The proposal suggests, for instance, an increase from 3 to 12 dinars (from 0.89 to 3.55 euros) per person per night in four- and five-star hotels, and from 2 to 8 dinars (from 0.59 to 2.37 euros) in three-star hotels.
These plans have stirred discontent and concern in Tunisia’s tourism industry, fearing a loss of competitiveness compared to neighboring countries. The Tunisian Federation of Travel Agencies (FTAV) believes that due to the increase in the tourist tax, Tunisia may lose a share of family tourists in the summer of 2023.
In Greece, €10 Tax for a Night
Tax reforms in tourism are also expected in Greece. The government is attempting to regulate the rapidly growing short-term rental market with a bill aimed at combating tax evasion.
The proposed bill, set for January 2024, introduces new rules for determining the duration and taxation method of renting accommodation to tourists.

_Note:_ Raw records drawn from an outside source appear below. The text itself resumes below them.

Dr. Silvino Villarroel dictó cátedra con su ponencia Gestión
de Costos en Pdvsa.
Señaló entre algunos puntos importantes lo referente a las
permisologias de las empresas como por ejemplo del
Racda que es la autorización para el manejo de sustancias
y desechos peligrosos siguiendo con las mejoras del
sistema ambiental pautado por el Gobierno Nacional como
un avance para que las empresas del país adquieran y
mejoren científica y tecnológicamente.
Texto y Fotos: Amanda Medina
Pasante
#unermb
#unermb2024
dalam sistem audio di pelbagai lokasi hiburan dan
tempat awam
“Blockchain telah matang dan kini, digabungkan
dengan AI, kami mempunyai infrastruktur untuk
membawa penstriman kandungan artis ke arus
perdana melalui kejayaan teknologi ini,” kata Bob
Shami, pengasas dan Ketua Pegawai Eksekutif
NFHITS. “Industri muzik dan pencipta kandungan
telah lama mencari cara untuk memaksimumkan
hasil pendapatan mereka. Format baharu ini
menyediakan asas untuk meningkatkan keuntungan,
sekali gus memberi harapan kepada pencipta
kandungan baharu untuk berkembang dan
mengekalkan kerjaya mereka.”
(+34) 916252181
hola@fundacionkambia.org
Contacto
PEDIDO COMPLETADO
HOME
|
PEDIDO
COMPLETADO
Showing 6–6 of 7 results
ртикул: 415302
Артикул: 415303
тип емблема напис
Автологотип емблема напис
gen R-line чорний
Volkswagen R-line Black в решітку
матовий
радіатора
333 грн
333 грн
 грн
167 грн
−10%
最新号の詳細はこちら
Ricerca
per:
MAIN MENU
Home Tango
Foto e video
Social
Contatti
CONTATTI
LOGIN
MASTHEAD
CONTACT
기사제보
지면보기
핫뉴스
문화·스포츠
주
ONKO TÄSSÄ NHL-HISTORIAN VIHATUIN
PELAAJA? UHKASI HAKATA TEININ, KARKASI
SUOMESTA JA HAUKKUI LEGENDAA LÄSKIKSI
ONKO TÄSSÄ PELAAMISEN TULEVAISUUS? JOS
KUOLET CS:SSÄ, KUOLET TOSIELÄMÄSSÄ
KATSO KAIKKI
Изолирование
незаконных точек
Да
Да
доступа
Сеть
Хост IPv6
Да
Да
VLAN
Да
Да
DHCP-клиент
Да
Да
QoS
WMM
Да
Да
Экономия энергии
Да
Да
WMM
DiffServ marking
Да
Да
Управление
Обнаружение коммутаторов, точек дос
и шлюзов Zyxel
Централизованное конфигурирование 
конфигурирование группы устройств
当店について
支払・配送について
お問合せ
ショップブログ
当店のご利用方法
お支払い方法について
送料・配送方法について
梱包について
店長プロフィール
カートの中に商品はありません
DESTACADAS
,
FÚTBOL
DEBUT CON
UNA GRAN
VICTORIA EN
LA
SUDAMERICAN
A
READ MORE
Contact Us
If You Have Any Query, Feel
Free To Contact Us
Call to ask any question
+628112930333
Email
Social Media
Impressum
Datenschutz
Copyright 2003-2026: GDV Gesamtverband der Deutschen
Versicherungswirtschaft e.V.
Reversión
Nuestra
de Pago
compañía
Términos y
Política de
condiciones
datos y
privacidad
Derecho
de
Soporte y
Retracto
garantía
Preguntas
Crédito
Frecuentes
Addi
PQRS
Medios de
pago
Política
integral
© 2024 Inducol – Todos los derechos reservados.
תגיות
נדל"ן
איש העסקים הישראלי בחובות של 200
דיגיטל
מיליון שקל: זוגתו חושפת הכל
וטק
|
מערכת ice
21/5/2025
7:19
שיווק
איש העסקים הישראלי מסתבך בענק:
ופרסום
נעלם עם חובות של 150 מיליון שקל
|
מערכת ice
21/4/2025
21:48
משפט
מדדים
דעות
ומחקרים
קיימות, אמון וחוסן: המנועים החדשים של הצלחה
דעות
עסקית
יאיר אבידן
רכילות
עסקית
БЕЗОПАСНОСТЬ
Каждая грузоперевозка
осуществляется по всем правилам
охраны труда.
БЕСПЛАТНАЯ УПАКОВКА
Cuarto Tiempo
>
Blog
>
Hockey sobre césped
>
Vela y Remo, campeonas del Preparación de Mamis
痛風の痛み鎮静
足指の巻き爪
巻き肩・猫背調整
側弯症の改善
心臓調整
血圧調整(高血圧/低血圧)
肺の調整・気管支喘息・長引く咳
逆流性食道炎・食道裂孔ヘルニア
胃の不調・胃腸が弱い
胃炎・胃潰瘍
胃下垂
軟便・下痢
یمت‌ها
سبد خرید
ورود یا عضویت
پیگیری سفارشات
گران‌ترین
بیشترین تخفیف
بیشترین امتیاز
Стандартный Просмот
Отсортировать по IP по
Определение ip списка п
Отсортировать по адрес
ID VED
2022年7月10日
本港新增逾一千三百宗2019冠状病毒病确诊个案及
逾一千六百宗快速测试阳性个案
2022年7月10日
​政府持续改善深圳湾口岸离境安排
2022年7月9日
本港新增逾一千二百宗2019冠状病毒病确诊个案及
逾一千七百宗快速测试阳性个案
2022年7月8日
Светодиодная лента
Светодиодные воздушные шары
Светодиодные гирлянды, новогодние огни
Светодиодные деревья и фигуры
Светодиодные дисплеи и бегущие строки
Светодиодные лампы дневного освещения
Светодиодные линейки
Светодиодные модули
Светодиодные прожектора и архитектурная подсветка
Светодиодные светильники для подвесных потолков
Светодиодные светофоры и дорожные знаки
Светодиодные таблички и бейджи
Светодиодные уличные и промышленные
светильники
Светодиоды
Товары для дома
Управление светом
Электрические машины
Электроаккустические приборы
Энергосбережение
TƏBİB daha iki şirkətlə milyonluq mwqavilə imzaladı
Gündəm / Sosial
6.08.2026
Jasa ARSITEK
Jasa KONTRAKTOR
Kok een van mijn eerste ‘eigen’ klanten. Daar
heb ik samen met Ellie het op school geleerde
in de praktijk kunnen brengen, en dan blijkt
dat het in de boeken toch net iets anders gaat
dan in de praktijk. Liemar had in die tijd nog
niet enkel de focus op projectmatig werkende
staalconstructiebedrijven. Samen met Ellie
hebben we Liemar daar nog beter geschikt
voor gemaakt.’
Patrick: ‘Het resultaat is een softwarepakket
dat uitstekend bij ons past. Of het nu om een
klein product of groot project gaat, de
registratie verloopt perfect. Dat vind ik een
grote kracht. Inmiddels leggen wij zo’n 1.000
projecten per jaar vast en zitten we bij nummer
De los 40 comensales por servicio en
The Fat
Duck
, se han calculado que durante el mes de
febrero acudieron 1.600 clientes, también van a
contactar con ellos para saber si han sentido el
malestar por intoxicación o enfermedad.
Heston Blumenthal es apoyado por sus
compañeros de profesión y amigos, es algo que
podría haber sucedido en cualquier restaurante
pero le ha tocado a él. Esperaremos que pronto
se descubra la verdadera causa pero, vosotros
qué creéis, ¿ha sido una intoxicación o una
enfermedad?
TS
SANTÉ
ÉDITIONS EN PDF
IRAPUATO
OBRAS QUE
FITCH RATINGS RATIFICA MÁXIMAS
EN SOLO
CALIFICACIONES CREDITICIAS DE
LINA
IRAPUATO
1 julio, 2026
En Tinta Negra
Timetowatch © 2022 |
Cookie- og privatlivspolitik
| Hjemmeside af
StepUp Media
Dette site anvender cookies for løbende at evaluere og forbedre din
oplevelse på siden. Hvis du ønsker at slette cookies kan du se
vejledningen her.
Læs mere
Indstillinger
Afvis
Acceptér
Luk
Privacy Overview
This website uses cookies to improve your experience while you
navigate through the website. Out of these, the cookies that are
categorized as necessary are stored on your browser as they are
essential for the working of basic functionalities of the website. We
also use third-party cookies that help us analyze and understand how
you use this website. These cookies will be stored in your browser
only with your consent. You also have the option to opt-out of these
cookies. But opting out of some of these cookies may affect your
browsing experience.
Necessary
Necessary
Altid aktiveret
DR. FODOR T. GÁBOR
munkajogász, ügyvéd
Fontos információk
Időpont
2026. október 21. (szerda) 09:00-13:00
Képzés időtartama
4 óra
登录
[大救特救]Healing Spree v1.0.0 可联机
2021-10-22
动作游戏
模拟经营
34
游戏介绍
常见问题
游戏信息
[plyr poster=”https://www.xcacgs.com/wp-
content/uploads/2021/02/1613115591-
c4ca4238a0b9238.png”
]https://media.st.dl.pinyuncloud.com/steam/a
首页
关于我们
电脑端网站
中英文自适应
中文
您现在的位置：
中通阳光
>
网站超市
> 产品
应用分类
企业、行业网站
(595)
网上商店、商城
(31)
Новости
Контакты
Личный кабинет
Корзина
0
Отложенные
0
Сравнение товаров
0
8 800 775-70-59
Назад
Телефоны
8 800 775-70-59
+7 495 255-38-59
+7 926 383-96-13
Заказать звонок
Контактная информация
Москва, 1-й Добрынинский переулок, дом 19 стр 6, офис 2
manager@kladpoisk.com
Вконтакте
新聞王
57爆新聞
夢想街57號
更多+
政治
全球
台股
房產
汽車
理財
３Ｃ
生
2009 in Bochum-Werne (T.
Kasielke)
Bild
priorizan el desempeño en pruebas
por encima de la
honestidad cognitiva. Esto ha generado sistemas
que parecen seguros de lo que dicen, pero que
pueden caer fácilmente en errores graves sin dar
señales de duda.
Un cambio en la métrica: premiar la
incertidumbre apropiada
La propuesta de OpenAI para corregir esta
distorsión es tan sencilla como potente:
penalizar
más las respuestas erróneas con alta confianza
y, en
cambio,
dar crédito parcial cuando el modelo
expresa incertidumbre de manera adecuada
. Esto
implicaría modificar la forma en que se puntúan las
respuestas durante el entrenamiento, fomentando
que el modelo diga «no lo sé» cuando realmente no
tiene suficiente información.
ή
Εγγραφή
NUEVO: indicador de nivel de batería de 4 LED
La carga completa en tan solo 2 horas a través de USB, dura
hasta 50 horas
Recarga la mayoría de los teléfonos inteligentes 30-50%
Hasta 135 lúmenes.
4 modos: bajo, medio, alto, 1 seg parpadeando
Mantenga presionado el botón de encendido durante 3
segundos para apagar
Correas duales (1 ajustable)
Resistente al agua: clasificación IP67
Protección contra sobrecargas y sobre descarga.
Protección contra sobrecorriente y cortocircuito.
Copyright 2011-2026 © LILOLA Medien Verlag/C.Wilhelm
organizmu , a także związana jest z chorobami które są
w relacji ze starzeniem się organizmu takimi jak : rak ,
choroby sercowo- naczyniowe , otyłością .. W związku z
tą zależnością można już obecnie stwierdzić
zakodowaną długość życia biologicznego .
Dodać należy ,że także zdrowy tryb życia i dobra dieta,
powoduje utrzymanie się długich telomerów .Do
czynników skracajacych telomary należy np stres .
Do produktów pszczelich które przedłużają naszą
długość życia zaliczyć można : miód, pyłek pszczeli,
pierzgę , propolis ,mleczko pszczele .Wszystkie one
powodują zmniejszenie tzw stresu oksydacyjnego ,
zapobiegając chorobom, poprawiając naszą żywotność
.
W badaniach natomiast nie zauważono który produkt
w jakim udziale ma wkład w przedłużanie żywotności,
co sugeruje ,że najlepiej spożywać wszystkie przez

Among other things, the bill replaces the current stay tax (introduced in 2018) with a “climate crisis resilience fee.” Behind this new formulation hides the tourist tax for staying in hotels, rented rooms, tourist villas, short-term rentals, and tourist villas.
However, while the current accommodation tax rate in Greece is fixed and not dependent on the season, from 2024, the government aims to make it variable.
During the period from March to October, the tax rate for an overnight stay in a 1-2-star hotel will be 1.5 euros, in a 3-star hotel – 3 euros, in a 4-star hotel – 7 euros, and in a 5-star hotel – 10 euros per person. For furnished rooms and apartments for rent, a fee of 1.5 euros per night will be collected from tourists.
From November to February, the rates will remain at the current level. Tourists currently pay 0.50 euros for a night in a 1-2-star hotel, 1.50 euros in a 3-star hotel, 3 euros in a 4-star hotel, and 4 euros in a 5-star hotel. For furnished rented rooms and apartments, the amount is set at 0.50 euros.
The Greek government’s tax initiative has already faced criticism from local hoteliers, who, like in Tunisia, fear losing tourists. Therefore, the Greek Hotel Chamber suggests implementing the resilience fee only during periods of high demand to support the competitiveness of the Greek product.
Valencia Cancels Tourist Tax
However, there is good news. The Valencia government has approved the cancellation of the tourist tax in the region, which was supposed to take effect on December 1. They intended to collect 0.5 to 2 euros per day for overnight stays in hotels and other registered accommodation.
However, Valencia hoteliers managed to convince authorities to abandon this initiative. The local hotel federation stated that the new tax would have been an incentive for tourists to flee to the shadow sector, where “no taxes are paid, no jobs are created, and work is not oriented towards quality or modernity.”